▶ **JOB**
Reproduce every line of the listing below verbatim, in the same order.

# # # #

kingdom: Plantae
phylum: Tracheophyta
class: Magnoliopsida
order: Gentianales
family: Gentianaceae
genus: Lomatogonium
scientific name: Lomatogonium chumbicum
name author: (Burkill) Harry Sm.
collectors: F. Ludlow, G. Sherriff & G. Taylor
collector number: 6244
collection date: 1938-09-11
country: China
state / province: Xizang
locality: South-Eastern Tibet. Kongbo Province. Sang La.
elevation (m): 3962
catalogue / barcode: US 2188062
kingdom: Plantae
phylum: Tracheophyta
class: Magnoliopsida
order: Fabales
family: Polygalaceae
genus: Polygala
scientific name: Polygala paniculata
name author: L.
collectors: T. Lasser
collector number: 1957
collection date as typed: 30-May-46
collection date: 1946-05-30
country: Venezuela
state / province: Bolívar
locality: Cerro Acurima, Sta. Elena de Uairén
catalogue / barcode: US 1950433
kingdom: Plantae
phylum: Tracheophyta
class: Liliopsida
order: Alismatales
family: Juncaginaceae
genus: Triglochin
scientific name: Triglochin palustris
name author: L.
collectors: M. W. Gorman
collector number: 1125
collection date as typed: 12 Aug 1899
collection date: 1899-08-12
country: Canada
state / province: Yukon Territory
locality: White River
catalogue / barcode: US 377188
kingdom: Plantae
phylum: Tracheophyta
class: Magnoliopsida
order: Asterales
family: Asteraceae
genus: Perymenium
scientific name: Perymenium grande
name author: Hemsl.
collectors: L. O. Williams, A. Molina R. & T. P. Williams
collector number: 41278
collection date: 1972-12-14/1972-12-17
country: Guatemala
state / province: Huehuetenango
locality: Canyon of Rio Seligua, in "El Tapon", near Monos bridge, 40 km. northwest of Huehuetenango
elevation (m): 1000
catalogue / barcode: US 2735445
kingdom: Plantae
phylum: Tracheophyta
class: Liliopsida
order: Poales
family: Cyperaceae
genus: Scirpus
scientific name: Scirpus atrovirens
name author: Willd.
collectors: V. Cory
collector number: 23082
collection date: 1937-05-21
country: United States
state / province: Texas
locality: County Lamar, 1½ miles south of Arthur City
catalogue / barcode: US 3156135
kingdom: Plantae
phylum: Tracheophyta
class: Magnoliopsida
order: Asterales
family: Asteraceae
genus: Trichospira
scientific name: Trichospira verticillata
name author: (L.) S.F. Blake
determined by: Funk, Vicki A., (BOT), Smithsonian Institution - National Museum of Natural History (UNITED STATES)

# # # #

▶ **OUTPUT FOR THIS TASK**
kingdom: Plantae
phylum: Tracheophyta
class: Magnoliopsida
order: Gentianales
family: Gentianaceae
genus: Lomatogonium
scientific name: Lomatogonium chumbicum
name author: (Burkill) Harry Sm.
collectors: F. Ludlow, G. Sherriff & G. Taylor
collector number: 6244
collection date: 1938-09-11
country: China
state / province: Xizang
locality: South-Eastern Tibet. Kongbo Province. Sang La.
elevation (m): 3962
catalogue / barcode: US 2188062
kingdom: Plantae
phylum: Tracheophyta
class: Magnoliopsida
order: Fabales
family: Polygalaceae
genus: Polygala
scientific name: Polygala paniculata
name author: L.
collectors: T. Lasser
collector number: 1957
collection date as typed: 30-May-46
collection date: 1946-05-30
country: Venezuela
state / province: Bolívar
locality: Cerro Acurima, Sta. Elena de Uairén
catalogue / barcode: US 1950433
kingdom: Plantae
phylum: Tracheophyta
class: Liliopsida
order: Alismatales
family: Juncaginaceae
genus: Triglochin
scientific name: Triglochin palustris
name author: L.
collectors: M. W. Gorman
collector number: 1125
collection date as typed: 12 Aug 1899
collection date: 1899-08-12
country: Canada
state / province: Yukon Territory
locality: White River
catalogue / barcode: US 377188
kingdom: Plantae
phylum: Tracheophyta
class: Magnoliopsida
order: Asterales
family: Asteraceae
genus: Perymenium
scientific name: Perymenium grande
name author: Hemsl.
collectors: L. O. Williams, A. Molina R. & T. P. Williams
collector number: 41278
collection date: 1972-12-14/1972-12-17
country: Guatemala
state / province: Huehuetenango
locality: Canyon of Rio Seligua, in "El Tapon", near Monos bridge, 40 km. northwest of Huehuetenango
elevation (m): 1000
catalogue / barcode: US 2735445
kingdom: Plantae
phylum: Tracheophyta
class: Liliopsida
order: Poales
family: Cyperaceae
genus: Scirpus
scientific name: Scirpus atrovirens
name author: Willd.
collectors: V. Cory
collector number: 23082
collection date: 1937-05-21
country: United States
state / province: Texas
locality: County Lamar, 1½ miles south of Arthur City
catalogue / barcode: US 3156135
kingdom: Plantae
phylum: Tracheophyta
class: Magnoliopsida
order: Asterales
family: Asteraceae
genus: Trichospira
scientific name: Trichospira verticillata
name author: (L.) S.F. Blake
determined by: Funk, Vicki A., (BOT), Smithsonian Institution - National Museum of Natural History (UNITED STATES)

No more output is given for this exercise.